La confrontation à la finitude déchaîne une insupportabilité qui fait vouloir effacer la fin de vie, supprimer les liens ultimes.

Certes, quelques malades (sur 610.000 décès annuels…), soigneusement coachés et valorisés par des militants de l’euthanasie, ne veulent pas d’accompagnement palliatif. Ce serait formidable que les journalistes déploient autant d’énergie à faire témoigner des familles satisfaites du suivi palliatif de leurs proches, qu’à faire parler les très rares malades qui choisissent une mort provoquée. La confrontation à la finitude déchaîne une insupportabilité qui fait vouloir effacer la fin de vie, supprimer les liens ultimes. Or ce temps reste pleinement utile. En quoi cet “inéluctable” serait-il un passeport obligatoire pour l’euthanasie ? 

Une injure aux soignants

Par ailleurs, nombre d’intellectuels prenant la parole sur le sujet sont dans une abstraction ignorante des réalités et de l’expérience de terrain, ce qui induit des confusions et colporte des informations erronées. Je mettrai sans hésiter zéro à leur copie d’examen s’ils étaient mes étudiants ! Par exemple, quand la sédation profonde et continue est présentée comme une euthanasie : ont-ils seulement lu le document de la Haute Autorité de Santé définissant cette pratique, qui s’impose à tous, s’attachant à préciser les différences fondamentales entre ces deux gestes ?

L’euthanasie est une véritable rupture anthropologique. Or une majorité du Parlement s’y déclare favorable, tout comme les deux ministres et les responsables du Conseil économique et social environnemental (CESE) chargé de piloter la convention citoyenne sur la fin de vie… Que vont pouvoir dire les membres de cette convention citoyenne et le président de la République qui s’est, de plus, bien imprudemment fourvoyé en parlant de l’“exemple belge” (dont les dérives incontestables sont tout sauf un exemple) ? Convention citoyenne qui d’ailleurs est d’emblée orientée puisque le CESE a eu le cynisme de faire commencer les auditions par le témoignage d’un… “euthanasieur” belge et d’un “suicideur” suisse ! Quelle injure aux soignants de notre pays qui accompagnent tous les jours les malades, et à la loi, qui depuis 1999 s’engage à offrir à tous des soins palliatifs adaptés ! 

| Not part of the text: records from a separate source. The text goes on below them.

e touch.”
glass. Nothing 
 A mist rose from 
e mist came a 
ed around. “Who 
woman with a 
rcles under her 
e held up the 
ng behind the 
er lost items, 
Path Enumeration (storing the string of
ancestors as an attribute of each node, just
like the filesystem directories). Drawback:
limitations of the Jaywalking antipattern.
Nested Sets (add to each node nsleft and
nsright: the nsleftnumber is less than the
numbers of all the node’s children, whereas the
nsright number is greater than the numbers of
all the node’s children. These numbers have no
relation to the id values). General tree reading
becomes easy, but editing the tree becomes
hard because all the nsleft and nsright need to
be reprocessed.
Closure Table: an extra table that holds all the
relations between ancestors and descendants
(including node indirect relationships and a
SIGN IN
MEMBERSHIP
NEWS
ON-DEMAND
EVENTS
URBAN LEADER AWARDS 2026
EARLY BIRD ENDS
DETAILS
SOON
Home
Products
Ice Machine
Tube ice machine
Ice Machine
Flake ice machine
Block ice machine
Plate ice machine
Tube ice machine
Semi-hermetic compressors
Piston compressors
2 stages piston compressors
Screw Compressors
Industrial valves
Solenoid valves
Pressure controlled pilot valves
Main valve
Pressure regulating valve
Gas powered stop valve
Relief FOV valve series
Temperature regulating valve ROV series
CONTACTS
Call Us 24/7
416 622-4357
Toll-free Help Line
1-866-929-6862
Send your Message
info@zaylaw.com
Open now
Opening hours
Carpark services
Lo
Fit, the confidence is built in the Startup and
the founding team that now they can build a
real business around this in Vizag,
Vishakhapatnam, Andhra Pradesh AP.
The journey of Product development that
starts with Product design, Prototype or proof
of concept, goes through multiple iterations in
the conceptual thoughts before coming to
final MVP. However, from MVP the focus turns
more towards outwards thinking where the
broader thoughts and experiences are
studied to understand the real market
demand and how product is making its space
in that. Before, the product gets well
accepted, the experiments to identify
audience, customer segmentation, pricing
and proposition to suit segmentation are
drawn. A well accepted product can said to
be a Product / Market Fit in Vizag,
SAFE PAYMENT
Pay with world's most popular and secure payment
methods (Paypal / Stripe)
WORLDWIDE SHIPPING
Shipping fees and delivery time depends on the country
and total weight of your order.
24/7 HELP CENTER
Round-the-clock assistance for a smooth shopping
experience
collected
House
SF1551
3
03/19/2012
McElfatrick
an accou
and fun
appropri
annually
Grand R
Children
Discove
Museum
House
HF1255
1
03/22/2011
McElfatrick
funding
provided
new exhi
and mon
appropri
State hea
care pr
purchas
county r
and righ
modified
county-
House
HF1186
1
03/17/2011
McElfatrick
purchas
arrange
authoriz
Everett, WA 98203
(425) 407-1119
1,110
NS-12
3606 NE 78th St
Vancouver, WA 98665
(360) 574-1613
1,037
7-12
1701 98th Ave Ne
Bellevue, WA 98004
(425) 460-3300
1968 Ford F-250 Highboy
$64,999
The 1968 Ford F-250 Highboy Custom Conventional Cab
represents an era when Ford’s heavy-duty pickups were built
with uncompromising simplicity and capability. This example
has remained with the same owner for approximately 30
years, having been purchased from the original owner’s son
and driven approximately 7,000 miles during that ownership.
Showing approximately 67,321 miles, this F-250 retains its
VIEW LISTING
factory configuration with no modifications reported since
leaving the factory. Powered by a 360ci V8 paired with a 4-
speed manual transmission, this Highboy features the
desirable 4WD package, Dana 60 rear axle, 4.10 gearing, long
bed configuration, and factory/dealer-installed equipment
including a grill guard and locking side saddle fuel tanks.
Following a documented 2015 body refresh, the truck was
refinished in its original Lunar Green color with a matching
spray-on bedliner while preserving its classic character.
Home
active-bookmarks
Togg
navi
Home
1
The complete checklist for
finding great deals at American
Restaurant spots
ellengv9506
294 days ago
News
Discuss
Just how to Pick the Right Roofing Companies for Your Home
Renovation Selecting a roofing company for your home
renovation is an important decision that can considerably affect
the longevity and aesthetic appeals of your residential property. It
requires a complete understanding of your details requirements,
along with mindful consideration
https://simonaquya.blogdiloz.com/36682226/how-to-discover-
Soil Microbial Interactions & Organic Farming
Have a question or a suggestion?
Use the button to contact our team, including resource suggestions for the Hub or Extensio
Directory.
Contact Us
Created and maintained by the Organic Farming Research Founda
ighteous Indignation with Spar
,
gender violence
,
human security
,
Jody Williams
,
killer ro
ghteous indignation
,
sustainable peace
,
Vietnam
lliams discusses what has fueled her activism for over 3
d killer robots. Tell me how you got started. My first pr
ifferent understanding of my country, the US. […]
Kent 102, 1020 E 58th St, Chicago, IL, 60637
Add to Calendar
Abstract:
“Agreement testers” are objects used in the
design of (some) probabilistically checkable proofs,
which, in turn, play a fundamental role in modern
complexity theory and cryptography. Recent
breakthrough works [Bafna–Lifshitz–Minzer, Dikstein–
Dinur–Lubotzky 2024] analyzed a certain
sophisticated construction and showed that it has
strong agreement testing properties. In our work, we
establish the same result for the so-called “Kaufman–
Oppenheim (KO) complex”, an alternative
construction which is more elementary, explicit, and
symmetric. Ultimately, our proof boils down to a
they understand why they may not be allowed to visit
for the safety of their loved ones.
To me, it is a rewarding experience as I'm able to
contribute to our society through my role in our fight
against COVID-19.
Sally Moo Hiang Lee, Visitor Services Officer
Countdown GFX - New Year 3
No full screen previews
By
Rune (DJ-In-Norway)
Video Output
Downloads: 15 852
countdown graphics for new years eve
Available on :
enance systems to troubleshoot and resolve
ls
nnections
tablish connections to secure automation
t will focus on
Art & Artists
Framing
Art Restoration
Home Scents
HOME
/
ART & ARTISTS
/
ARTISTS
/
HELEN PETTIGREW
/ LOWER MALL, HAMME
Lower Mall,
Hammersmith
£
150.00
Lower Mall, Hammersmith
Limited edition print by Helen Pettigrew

Suicide assisté ou euthanasie ?

À reculons, peut-être bientôt contraints et forcés par un parlement inconscient des enjeux, nous ne pourrons nous opposer au suicide assisté modèle Oregon ou Autriche : ce sera alors un problème de choix de société, pas une question médicale. La liberté et l’autonomie seront laissées au patient, jusqu’au bout, de ne pas vivre. Le suicide assisté verra sûrement des dérives, hélas, mais beaucoup moins que l’ouverture à l’euthanasie ; en outre le professionnel n’y est pas celui qui administre la mort. Car jamais, jamais, aucun soignant, aucun médecin, ne doit avoir la permission d’administrer la mort. 

Jean-Marie Gomas, Pascale Favre, Fin de vie : peut-on choisir sa mort ? Prix des lecteurs des AFC, éditions Artège, 2022, 256 pages, 18€.